Thursday, January 21, 2010

Wartime Food: Kape Ko

Writing about the war-time invention of banana ketsup brought my thoughts to the time when my parents survived World War II.

Both my maternal grandfather and my father were guerillas. Lolo in Laguna, and Papa in Bulacan. My mother, however, was little more than a child, and remembers the war years with a bit more distance than Papa or Lolo recall them.

Mama tells me of waking up in Lolo's arms, bombs raining around them as he rushed her and her sisters and brother out in the middle of the night. Manila was the second most destroyed city in the world then, but few recall that it was the Americans who saw to that. Lolo would run upstairs to where his children were sleeping and carry them down into the air raid shelter where they would wait out the bombing raid.

My aunt Rosario, Mama's sister and my godmother after whom I am named, as my mother tells me, loved to drink coffee even as a child. I would often point to her as proof that coffee does not stunt one's growth. My aunts are all tall. My mother is the shortest.

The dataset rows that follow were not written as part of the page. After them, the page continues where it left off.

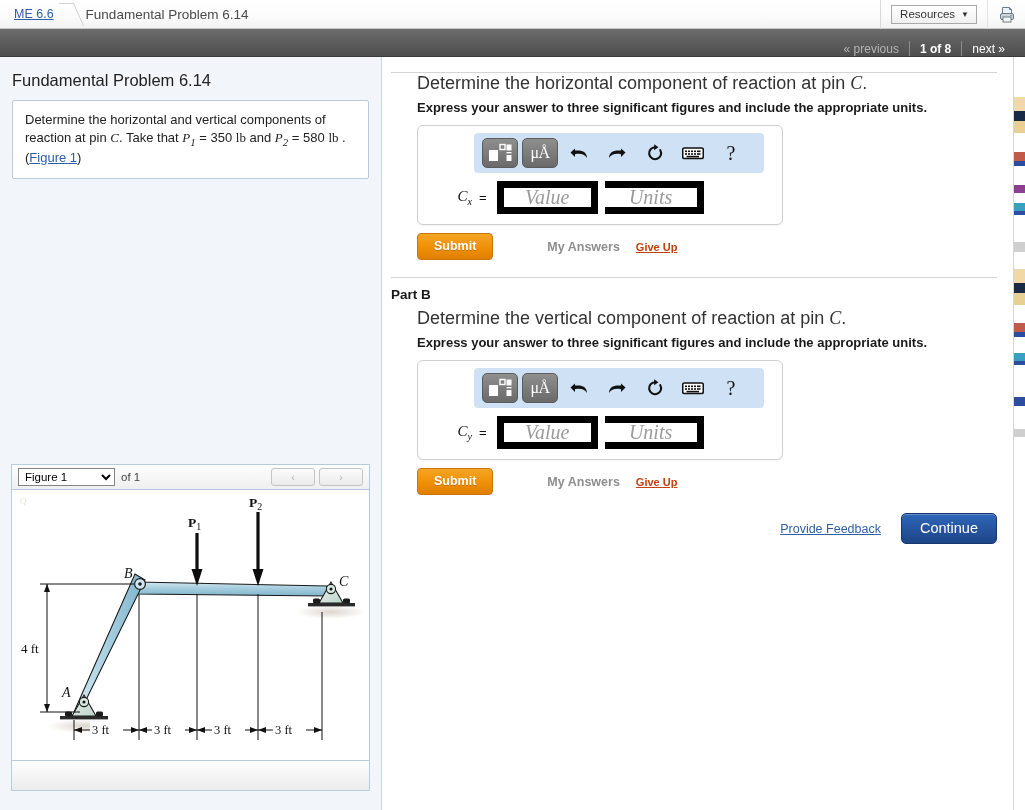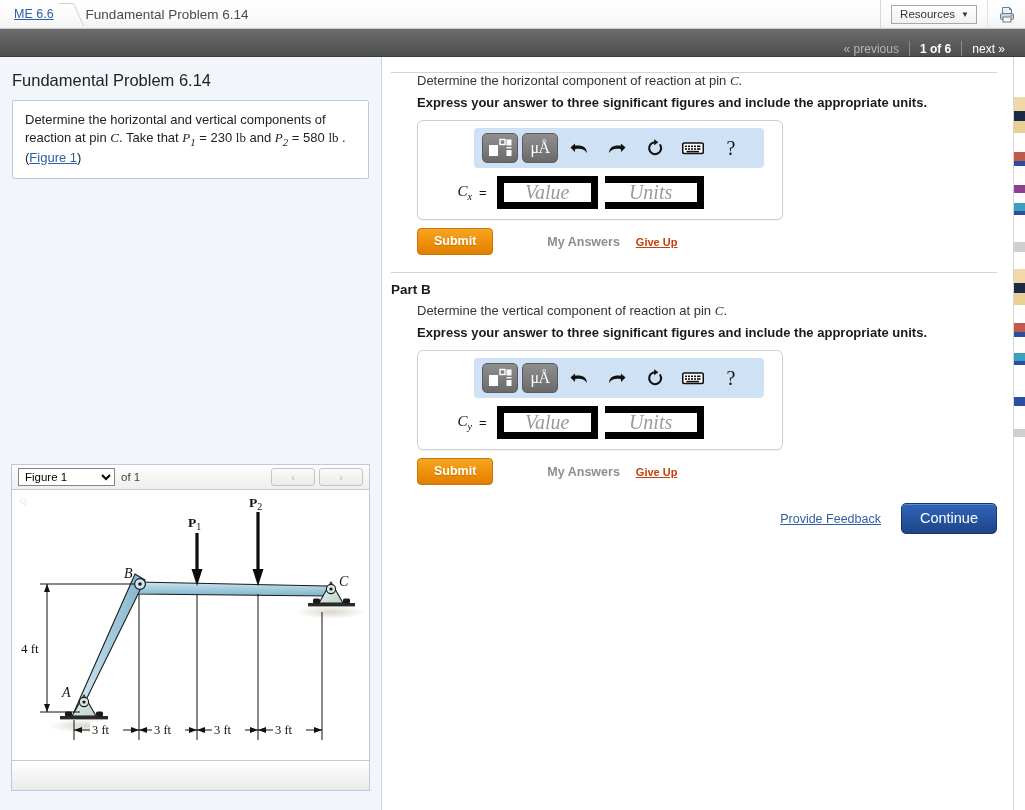--- a/index.html
+++ b/index.html
@@ -169,21 +169,21 @@
   }
 
   
   .part-sep { border-top: 1px solid #d4d4d4; margin: 0 28px 0 9px; }
   .part-block { padding: 0 0 0 9px; }
   .part-title {
     font-size: 13.5px; font-weight: bold; color: #1a1a1a;
     padding: 9px 0 6px 0;
   }
   .part-prompt {
-    font-size: 13px; color: #333; padding: 0 0 6px 26px;
+    font-size: 18px; color: #333; padding: 0 0 6px 26px;
   }
   .part-instr {
     font-size: 13px; color: #1a1a1a; font-weight: bold;
     padding: 0 0 10px 26px;
   }
 
   
   .answer-box {
     margin-left: 26px;
     width: 366px;
@@ -326,32 +326,32 @@
         <rect x="6" y="12" width="8" height="5" fill="#f7f9fa" stroke="#6b7c8c" stroke-width="1"></rect>
         <rect x="13.2" y="9.8" width="2" height="1.4" fill="#8c9aa6"></rect>
       </svg>
     </div>
   </div>
 </div>
 
 <div id="navbar">
   <span class="navitem prev">« previous</span>
   <span class="vsep"></span>
-  <span class="navitem count">1 of 6</span>
+  <span class="navitem count">1 of 8</span>
   <span class="vsep"></span>
   <span class="navitem next">next »</span>
 </div>
 
 <div id="main">
 
   <div id="leftpane">
     <div id="problem-title">Fundamental Problem 6.14</div>
 
     <div id="problem-box">
-      <span>Determine the horizontal and vertical components of reaction at pin </span><span class="mathvar">C</span><span>. Take that </span><span class="mathvar">P</span><sub class="mathvar">1</sub><span> = 230 </span><span class="mathup">lb</span><span> and </span><span class="mathvar">P</span><sub class="mathvar">2</sub><span> = 580</span>
+      <span>Determine the horizontal and vertical components of reaction at pin </span><span class="mathvar">C</span><span>. Take that </span><span class="mathvar">P</span><sub class="mathvar">1</sub><span> = 350 </span><span class="mathup">lb</span><span> and </span><span class="mathvar">P</span><sub class="mathvar">2</sub><span> = 580</span>
       <span class="mathup">lb</span><span> .(</span><span class="figlink">Figure 1</span><span>)</span>
     </div>
 
     <div id="figpanel">
       <div id="figbar">
         <select id="fig-select">
           <option>Figure 1</option>
         </select>
         <span id="fig-of">of 1</span>
         <div id="fig-navs">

One time during breakfast, my aunt was enjoying her coffee, her siblings with her, when the bombs began to fall. Lolo picked her up and they all ran for the shelter. In the middle of the entire melee, with explosions going off all around them, my tita's small voice could be heard, crying for her coffee.

Years later, they would laugh about it, as hardy survivors often do.

During the war years, when all essentials, and food were becoming scarce, my mother recalls that they were very lucky not to have starved. Lolo had taken to the hills because the Japanese had already identified him as helping the guerillas. The "hills" then, were thickly forested. Lolo was adept at identifying edible roots and plants and would, occasionally return to his family to deliver these. One time as he was visiting, the Japanese knocked on the door. Lolo jumped out the window and miraculously managed to escape.

Coffee was, to my aunt's consternation, eventually one of those commodities that became very scarce. The resilient Filipinos, however knew how to make do. They would grind burnt cooked rice, called tutong and mix it with water. What they ended up with is a nasty concoction that looked like coffee but tasted like burnt rice.


Elijah said...

My parents were lucky they lived in the provinces away from the bombings of Manila. Farm life is good even in war time.

DeliSyosa said...

Peace time. War time. Do you know that those words entered into the Pinoy vocabulary and barely just left, if at all?
WWII marked a passage for many Filipinos who reckoned their lives from those terrible four years. Yet they managed to survive stronger and more resilient than ever.

Clara said...

I love coffee! Could you write more about local coffee? Especially the upland ones?

Jun V. said...

Hershey bars were a favorite when the Americans came. That is another period in Philippine history. Liberation.

Anna de Brux said...

My father was not as lucky - lost his brother in the Death March, his mother (a Chinese immigrant), his first wife, both to Japanese cruelty becaues they wouldn't say where Dad, a guerilla cdr, had gone off, and tragically lost his 3 children (by first wife) to malnutrition and dysenthery.

My mom was just a very little girl at the height of WWII, the baby of the family - she told me that she suffered constant pangs of hunger; if it had not been for her two older brothers who would go in the dead of night to catch frogs and other goodies from the marshes, she said she probably would have died.

She thinks that some of the bone ailments from which she suffers today are a consequence of her malnuorishment as a child, the critical growth period when really, she needed essential nutrients.

And I know, that's why Mom stuffed her kids (me and my 6 bros) with protein, calcium, tons of vitamin supplements; fed us steamed veggies by the tons, it made us (me in particular) sick! :-)

Naturally, she did the right thing -- I'm doing the same thing to my own kids, who, thank God have all excellent teeth (they never had problems in that area except when they had baby teeth -- they never had to wear braces that they became jealous of their friends who did - hahhha!), good eyesight and are all reasonably healthy. My kiddies still drink their glass or 2 of milk in the morning regularly (no tea or coffee for them and definitely no awful sodas).

Oh dear, sorry Trix... forgot to stop ranting!

Must say, I love your blog! Look forward to reading more pleasant stories.

DeliSyosa said...

Ma'm Anna,
I love your comments, always so engaging and inspired.
The study of history unifies a country because it provides us with common --even if second hand -- experience.
But the nation is made up of families and family stories. And stories of the war, EDSA I, etc unite us in spirit. We may not have been there, but someone we know was. Or we were there in spirit or would have been or understand what had gone on.
Its stories like yours that provide one of the glues of nation building.
Thank you! And please dont stop writing!